An example of an SRC used as a progress code is C7004091; that refcode indicates that the partition is in a standby state, and is waiting to be manually activated. If the partition is set to be activated automatically, the partition will not stop at this SRC, but will continue to the Open Firmware boot phase.
Linux does not generate SRCs as progress codes, but will generate some as error codes. Additionally, if you have a POWER5 or POWER6 system, events with SRCs may be written to servicelog to indicate platform-level errors.
Service Request Numbers
SRNs are an older formatting method for progress or error codes. They are generated by diagnostics in AIX, and by the firmware on POWER4 (and earlier) systems. If the progress/error code has 5 digits, or has a ‘-‘ character somewhere in it, it is an SRN. These are documented in InfoCenter: “Service provider information”/”Reference codes”/”Using service request numbers”.
As an example, the SRN 747-223 indicates that there was a “miscompare during the write/read of the memory I/O register.” Many SRNs point to a repair procedure called a MAP; in this case, the SRN points to MAP 0050, “SCSI bus problems”, which provides procedures for analyzing and repairing the problem.
Linux does not generate SRNs, but you may still see SRNs generated by older POWER platforms. They may also be generated if you boot the eServer Standalone Diagnostics CD to run device diagnostics.
Menugoals are reference codes that begin with a ‘#’ character. They are generated by diagnostics, and indicate procedures that can be performed by a system admin rather than by a trained service representative. Menugoals don’t typically indicate errors, but instead convey additional information about the state of the device being diagnosed. As an example, a menugoal might indicate that a tape drive requires cleaning.
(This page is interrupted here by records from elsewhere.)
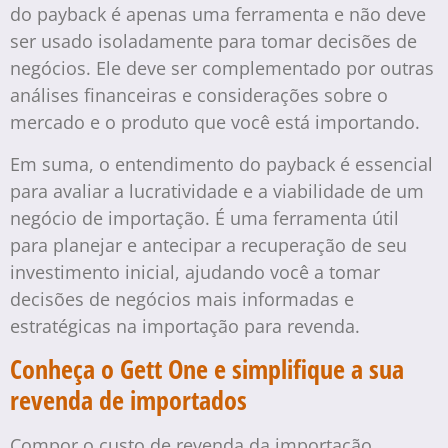
do payback é apenas uma ferramenta e não deve
ser usado isoladamente para tomar decisões de
negócios. Ele deve ser complementado por outras
análises financeiras e considerações sobre o
mercado e o produto que você está importando.
Em suma, o entendimento do payback é essencial
para avaliar a lucratividade e a viabilidade de um
negócio de importação. É uma ferramenta útil
para planejar e antecipar a recuperação de seu
investimento inicial, ajudando você a tomar
decisões de negócios mais informadas e
estratégicas na importação para revenda.
Conheça o Gett One e simplifique a sua
revenda de importados
Compor o custo de revenda da importação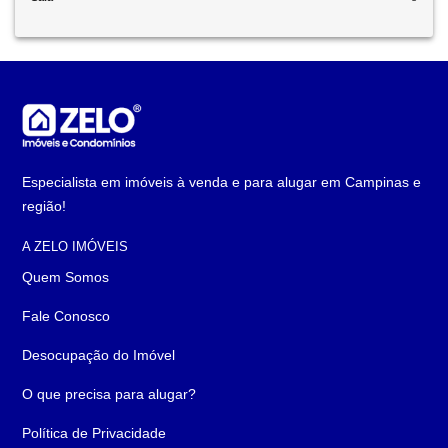
Especialista em imóveis à venda e para alugar em Campinas e
região!
A ZELO IMÓVEIS
Quem Somos
Fale Conosco
Desocupação do Imóvel
O que precisa para alugar?
Política de Privacidade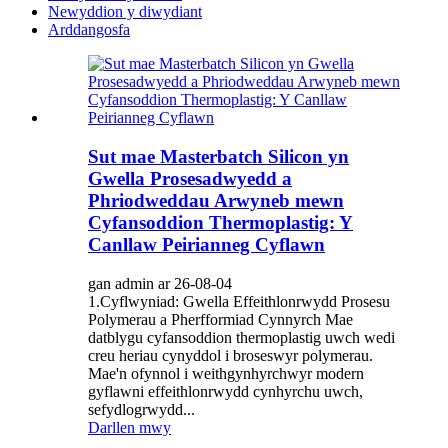
Newyddion y diwydiant
Arddangosfa
Sut mae Masterbatch Silicon yn
Gwella Prosesadwyedd a
Phriodweddau Arwyneb mewn
Cyfansoddion Thermoplastig: Y
Canllaw Peirianneg Cyflawn
gan admin ar 26-08-04
1.Cyflwyniad: Gwella Effeithlonrwydd Prosesu
Polymerau a Pherfformiad Cynnyrch Mae
datblygu cyfansoddion thermoplastig uwch wedi
creu heriau cynyddol i broseswyr polymerau.
Mae'n ofynnol i weithgynhyrchwyr modern
gyflawni effeithlonrwydd cynhyrchu uwch,
sefydlogrwydd...
Darllen mwy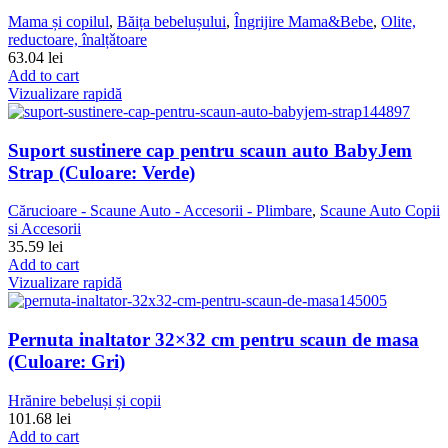
Mama și copilul
,
Băița bebelușului
,
Îngrijire Mama&Bebe
,
Olite,
reductoare, înalțǎtoare
63.04
lei
Add to cart
Vizualizare rapidă
Suport sustinere cap pentru scaun auto BabyJem
Strap (Culoare: Verde)
Cărucioare - Scaune Auto - Accesorii - Plimbare
,
Scaune Auto Copii
si Accesorii
35.59
lei
Add to cart
Vizualizare rapidă
Pernuta inaltator 32×32 cm pentru scaun de masa
(Culoare: Gri)
Hrănire bebeluși și copii
101.68
lei
Add to cart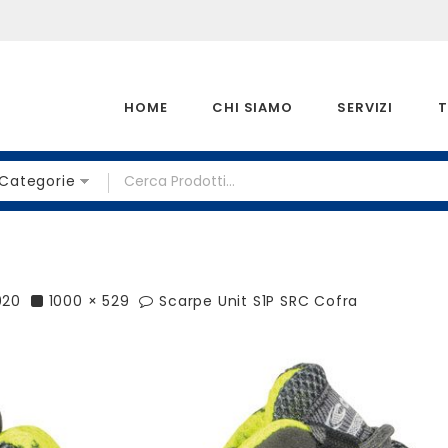
HOME
CHI SIAMO
SERVIZI
T
 Categorie
020
1000 × 529
Scarpe Unit S1P SRC Cofra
Reference Codes in servicelog
Each event in servicelog has a refcode field, which will always contain a reference code (either an SRC, an SRN, or a menugoal). Here is a sample event from servicelog indicating a platform error reported by a POWER system:
PPC64 Platform Event:
Servicelog ID: 64
Event Timestamp: Fri Dec 10 21:37:05 2004
Log Timestamp: Wed Apr 18 00:19:12 2007
Severity: 4 (WARNING)
Serviceable Event: Yes
Event Repaired: No
Reference Code: B125E500
Action Flags: a800
Event Type: 224 - Platform Event
Kernel ID: 1000
Platform ID: 50929493
Creator ID: E - Service Processor
Subsystem ID: 25 - Memory subsystem including external cache
RTAS Severity: 41 - Unrecoverable Error, bypassed with degraded performance
Event Subtype: 00 - Not applicable
Machine Type/Model: 9118-575
Machine Serial: 0SQIH47
Extended Reference Codes:
2: 030000f0 3: 28f00110 4: c13920ff 5: c1000000
6: 00811630 7: 00000001 8: 00d6000d 9: 00000000
Memory subsystem including external cache Informational (non-error) Event.
Refer to the system service documentation for more information.
<< Callout 1 >>
Repair Event Key: 0
Procedure Id: n/a
The error description provides some details concerning the failure, and the FRU callout indicates which part to repair in order to fix the problem. The refcode field contains an SRC, B125E500; looking that SRC up in InfoCenter shows the following details:
- B1 indicates it was reported by the service processor
- 25 indicates that it is an “external cache event or error reported by the service processor”
- E500 indicates that it is a result of processor runtime diagnostics (PRD)
In addition to that, the InfoCenter entry for B125E500 indicates that this event is the result of a hardware failure. The FRU callout indicates which piece of hardware should be replaced to resolve the error.